We are observing and investigating methane releases on the East Siberian Arctic Ocean. For 72 hours now, we have been in the thick of extensive investigations of methane releases from the outer Laptev Sea system. The SWERUS-C3 expedition is really well equipped to for detect the release of methane. As we steam along, we continuously measure methane levels in air, via inlets placed at a new meteorology mast at the very bow of the Oden, and in surface seawater, through a specially-constructed seawater intake (delivering water from an intake at 8 m depth underneath the hull of Oden directly to the permanent shipboard laboratory).
(Watch Methane bubbles during a CTD cast. Filmed by Pete Hill on SWERUS youtube channel)
The air and seawater methane concentrations are probed in near real-time by advanced laser spectrometry techniques. We also use the Kongsberg acoustics system permanently installed on the Oden (owned by Stockholm University). This system has three key components; (1) a multibeam echosounder, providing detailed mapping of the water depth and of structures on the ocean floor; (2) a chirp sub-bottom profiler, providing information on sediment features down to tens of meters depth into the ocean bottom; and (3) a mid-water sonar (similar to a “fish finder”), providing information on e.g. gas bubbles rising through the entire water column. As the Oden makes a stop, at a so-called “station”, an extensive seawater and sediment sampling program starts. This involves getting water onboard in CTD-Niskin bottles from up to 24 different depths. Then, some 20 different chemical components in the seawater are measured, some even already onboard.

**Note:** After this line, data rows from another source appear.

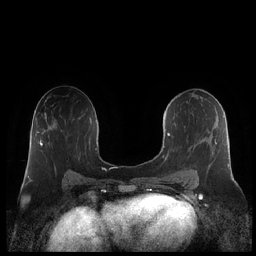
Breast MRI (dynamic contrast-enhanced), one axial slice; slice 120 of 248 in the series (ordered by position); dynamic contrast-enhanced series, time point 2 of 7 at this slice position (early post-contrast); 1.5 T; TE 1.9 ms, TR 4.1 ms; 0.8 mm slice thickness; 256 × 256 image matrix, field of view 340 × 340 mm. Female patient.
Structures marked on this image (semi-automatically segmented with operator editing):
- enhancing-tissue mask used for the functional tumour volume (all voxels passing the contrast-enhancement thresholds inside the analysis volume; usually the tumour): box from (x=162, y=113) to (x=230, y=182) px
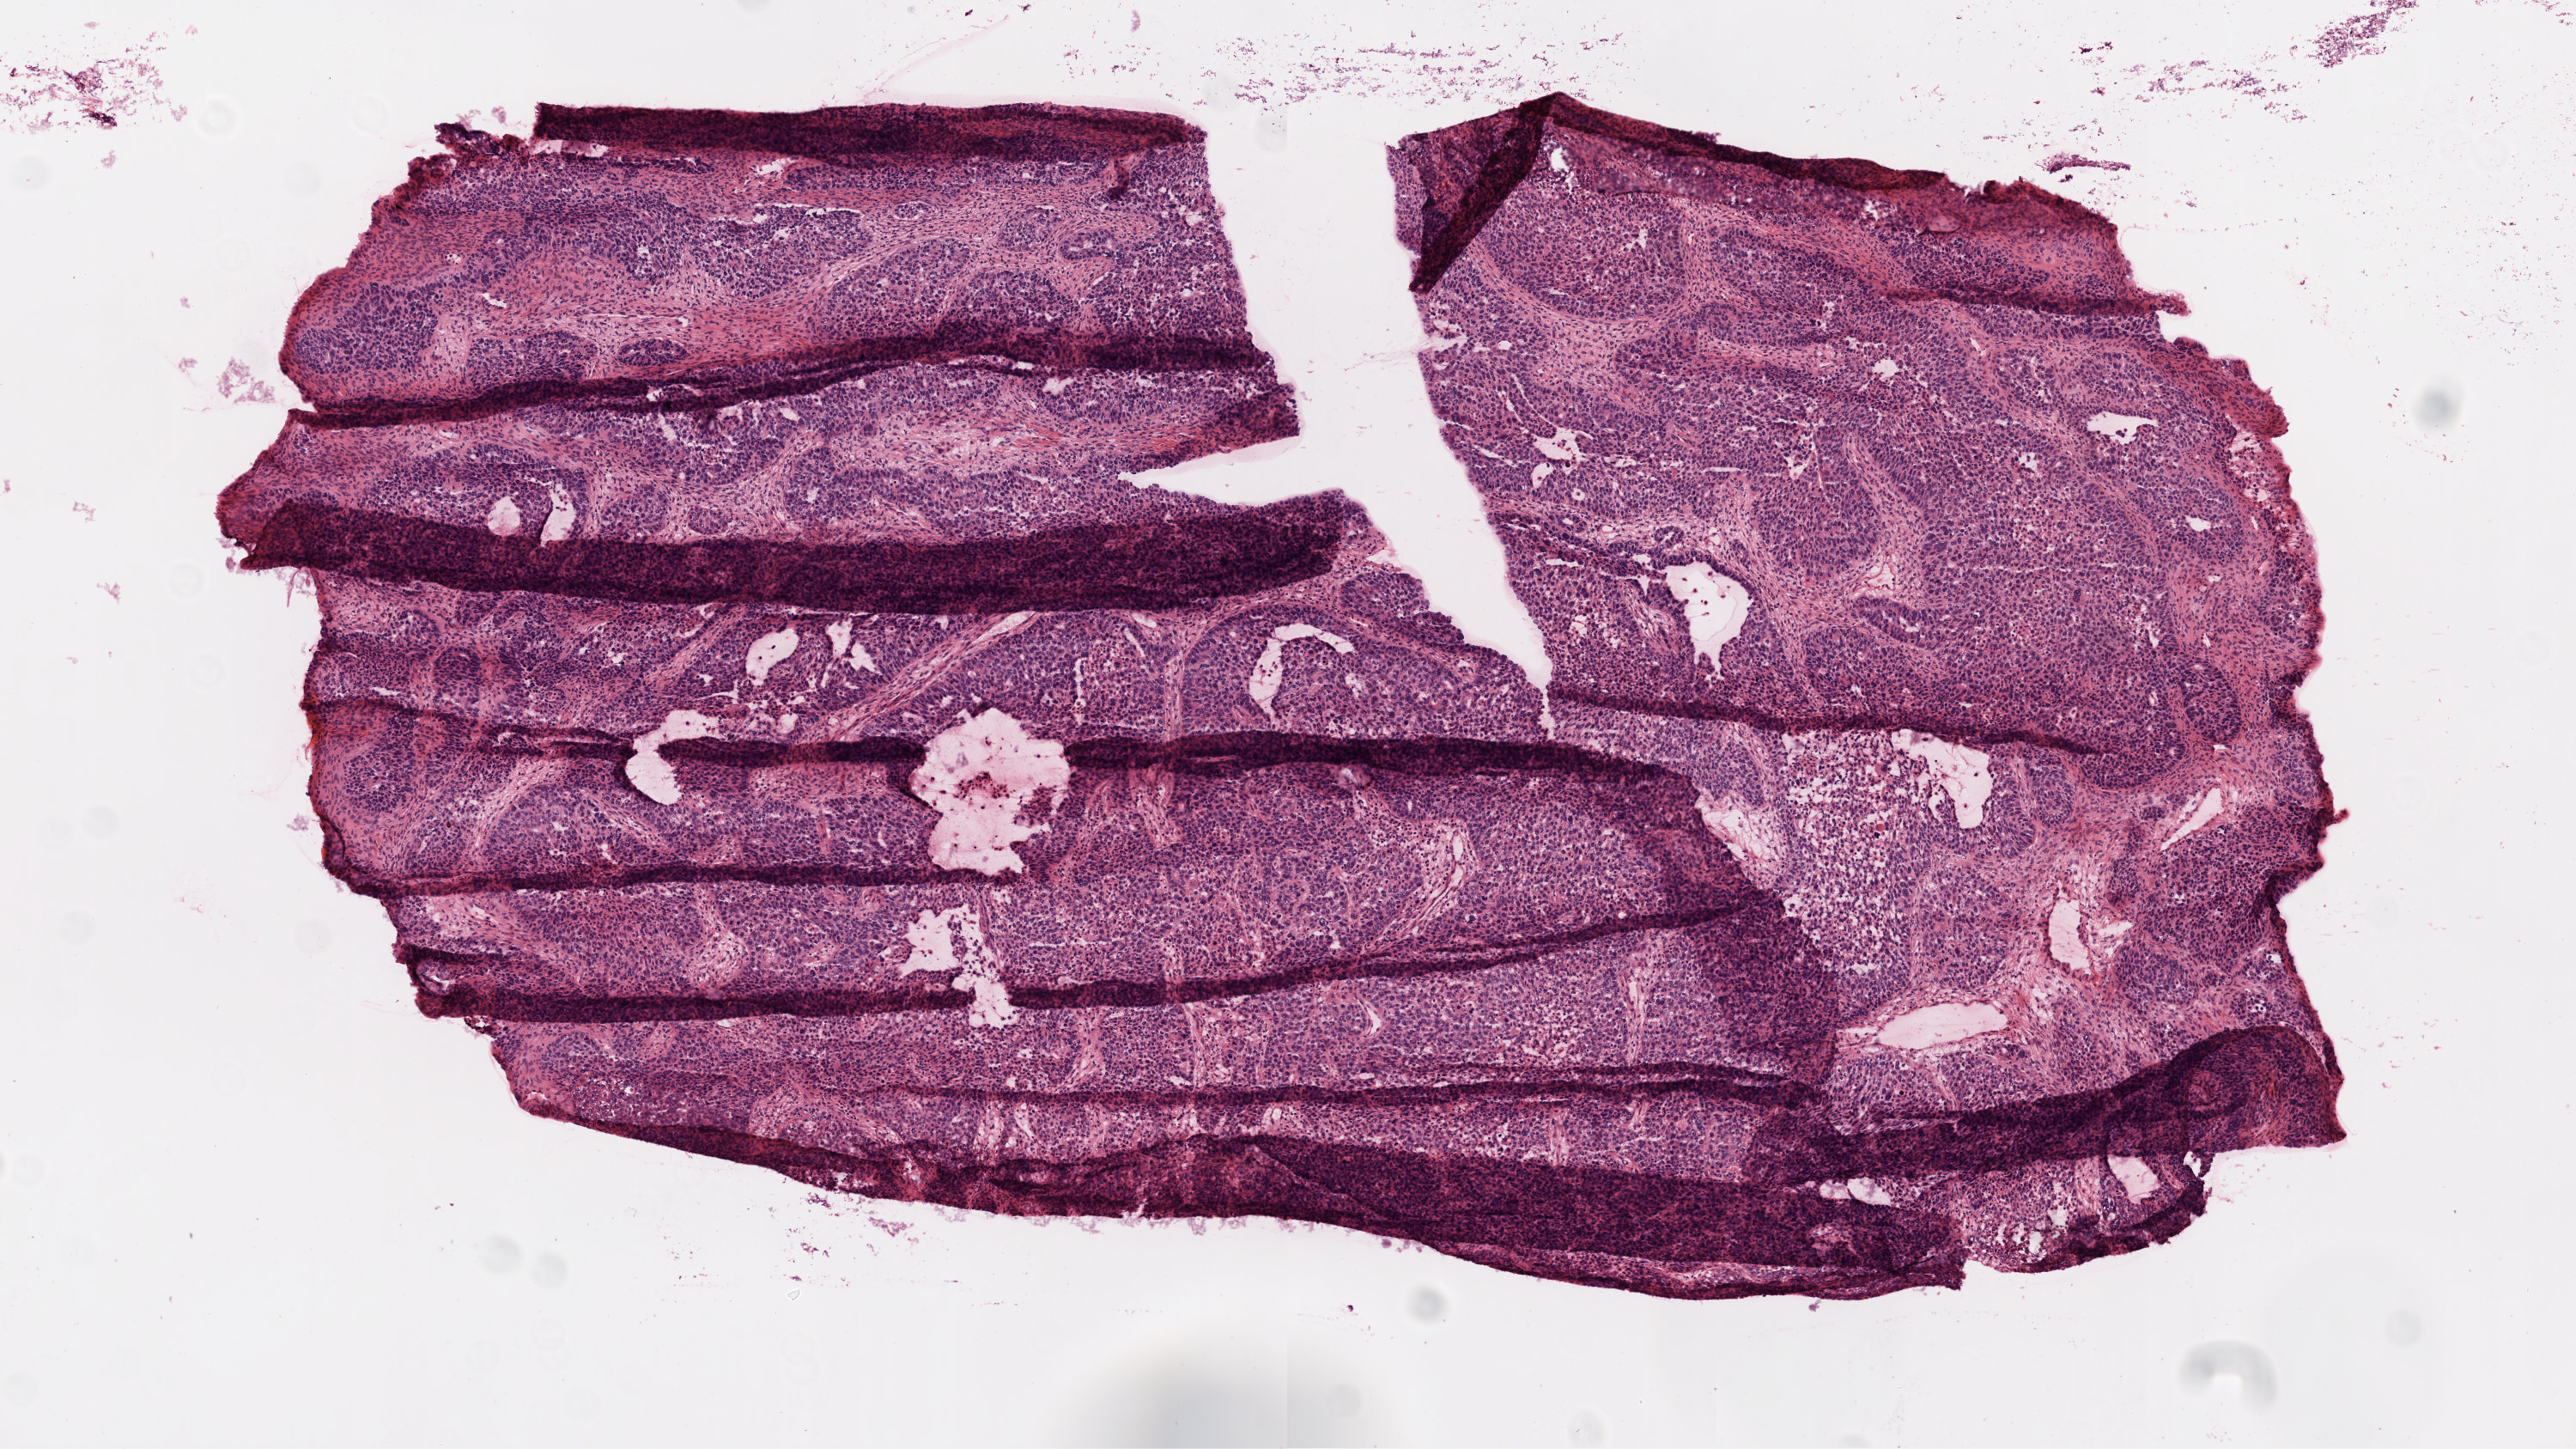
Digitized Hematoxylin and eosin (H&E) stained tissue section (whole slide), a low-resolution overview of the entire scanned area, about 6.0 x 3.4 mm; frozen section from the top of the tissue portion; sample: primary tumour, ovary. Patient: female, age at initial diagnosis 45 years. Histologic grade: G3 (poorly differentiated). Pathologist review of this section (percent, as recorded): tumour cells 80%, tumour nuclei 95%, normal cells 0%, stromal cells 19%, necrosis 1%. Inflammatory infiltration, as recorded: lymphocyte infiltration 1%.
FIGO stage: IIIC. Histologic diagnosis: Serous cystadenocarcinoma, NOS.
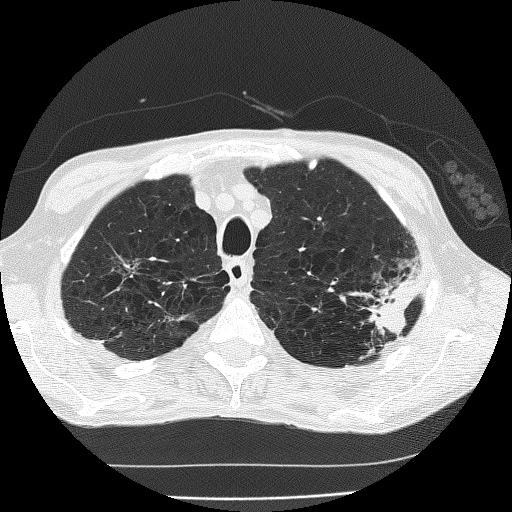
Chest CT (low-dose screening protocol), one axial image. Second screening round (one year after baseline). Lung window (W 1500 / L -600 HU). Lung (sharp) reconstruction kernel (FC51). Slice 35 of 185 in the series. 512 × 512 image matrix. Male, age 60 years at enrolment. Current smoker at enrolment.
Lesion marked by an expert reader, box from (x=346, y=266) to (x=424, y=341) px. The screening reader recorded 2 non-calcified nodules or masses ≥4 mm on this exam (left upper lobe, left upper lobe); which of them this box marks is not recorded. Official screen result: positive, other. Lung cancer was diagnosed 178 days after this screen: bronchiolo-alveolar carcinoma, mucinous, left upper lobe, stage IV (AJCC 6th edition).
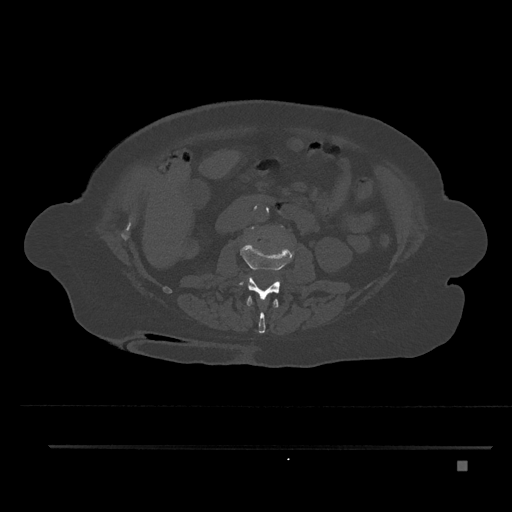
CT including the spine, one axial slice. Slice 172 of 797 in the series (ordered by position). 120 kVp. Bone window (W 1800 / L 400 HU). 0.5 mm slice thickness. 512 × 512 image matrix. Patient: female, 76 years. Case-level facts recorded for this patient, not image findings: primary cancer: lung.
Outlined on this slice (semi-automatic segmentation, software-assisted and operator-edited):
- L1 vertebra: box from (x=246, y=296) to (x=279, y=334) px
- L2 vertebra: (x=234, y=244)–(x=304, y=303)
- L3 vertebra: (x=248, y=229)–(x=278, y=278)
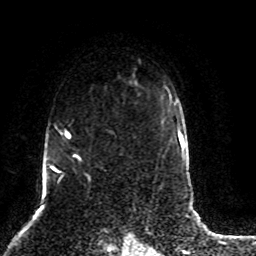
Breast MRI (dynamic contrast-enhanced), one axial slice. Slice 59 of 80 in the series (ordered by position). Cropped to one breast. Dynamic contrast-enhanced series, time point 2 of 8 at this slice position (early post-contrast). 1.5 T. TE 4.2 ms, TR 7 ms. 256 × 256 image matrix, field of view 165 × 165 mm. Female patient.
Outlined on this slice (semi-automatically segmented with operator editing):
- enhancing-tissue mask used for the functional tumour volume (all voxels passing the contrast-enhancement thresholds inside the analysis volume; usually the tumour): bounding box (x1, y1, x2, y2) in pixels: (47, 124, 83, 186)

We measure the spatial distribution of methane concentration directly in board. We also measure concentration of ethane, as the methane/ethane ratio gives us a first indication of the relative importance of decaying drowned wetlands/permafrost (so-called biogenic as bacterial breakdown produces the methane) vs a deeper petroleum/natural gas (so-called thermogenic) source. Samples are also analysed onboard for nutrients, dissolved organic carbon, alkalinity, pH, dissolved inorganic carbon and for other gases such as carbon dioxide, nitrous oxide, hydrogen and oxygen. Importantly, samples are also taken for advanced post-cruise analysis in our shorebased laboratories for e.g. the triple isotopic composition of methane (stable C and H isotopes and the radiocarbon/14C signal), which carries strong diagnostic information regarding both the sources (biogenic vs thermogenic) and extent of microbial degradation of dissolved methane. We will also analyze the He and Ra isotopes, which will indicate the extent of active deep conduits for gas releases from the sediments.
At a station, we also collect sediment samples for methane, methane isotopes, organic geochemical studies of the carbon cycle, particularly what happens to the old carbon released via rivers and coastal erosion due to thawing land-based permafrost pools.
So, what have we found in the first couple of days of methane-focused studies?
1) Our first observations of elevated methane levels, about ten times higher than in background seawater, were documented already as we climbed up the steep continental slope at stations in 500 and 250 m depth. This was somewhat of a surprise. While there has been much speculation of the vulnerability of regular marine hydrates (frozen methane formed due to high p and low T) along the Arctic rim, very few actual observations of methane releases due to collapsing Arctic upper slope marine hydrates have been made. ¨
It has recently been documented that a tongue of relatively varm Atlantic water, with a core at depths of 200–600 m may have warmed up some in recent years. As this Atlantic water, the last remnants of the Gulf Stream, propagates eastward along the upper slope of the East Siberian margin, our SWERUS-C3 program is hypothesizing that this heating may lead to destabilization of upper portion of the slope methane hydrates. This may be what we now for the first time are observing.
2) Using the mid-water sonar, we mapped out an area of several kilometers where bubbles were filling the water column from depths of 200 to 500 m. During the preceding 48 h we have performed station work in two areas on the shallow shelf with depths of 60-70m where we discovered over 100 new methane seep sites. SWERUS-C3 researchers have on earlier expeditions documented extensive venting of methane from the subsea system to the atmosphere over the East Siberian Arctic Shelf. On this Oden expedition we have gathered a strong team to assess these methane releases in greater detail than ever before to substantially improve our collective understanding of the methane sources and the functioning of the system. This is information that is crucial if we are to be able to provide scientific estimations of how these methane releases may develop in the future.
The weather Gods are still on our side as we steam through a now ice-free Laptev Sea under a light cloud cover and with moderate winds.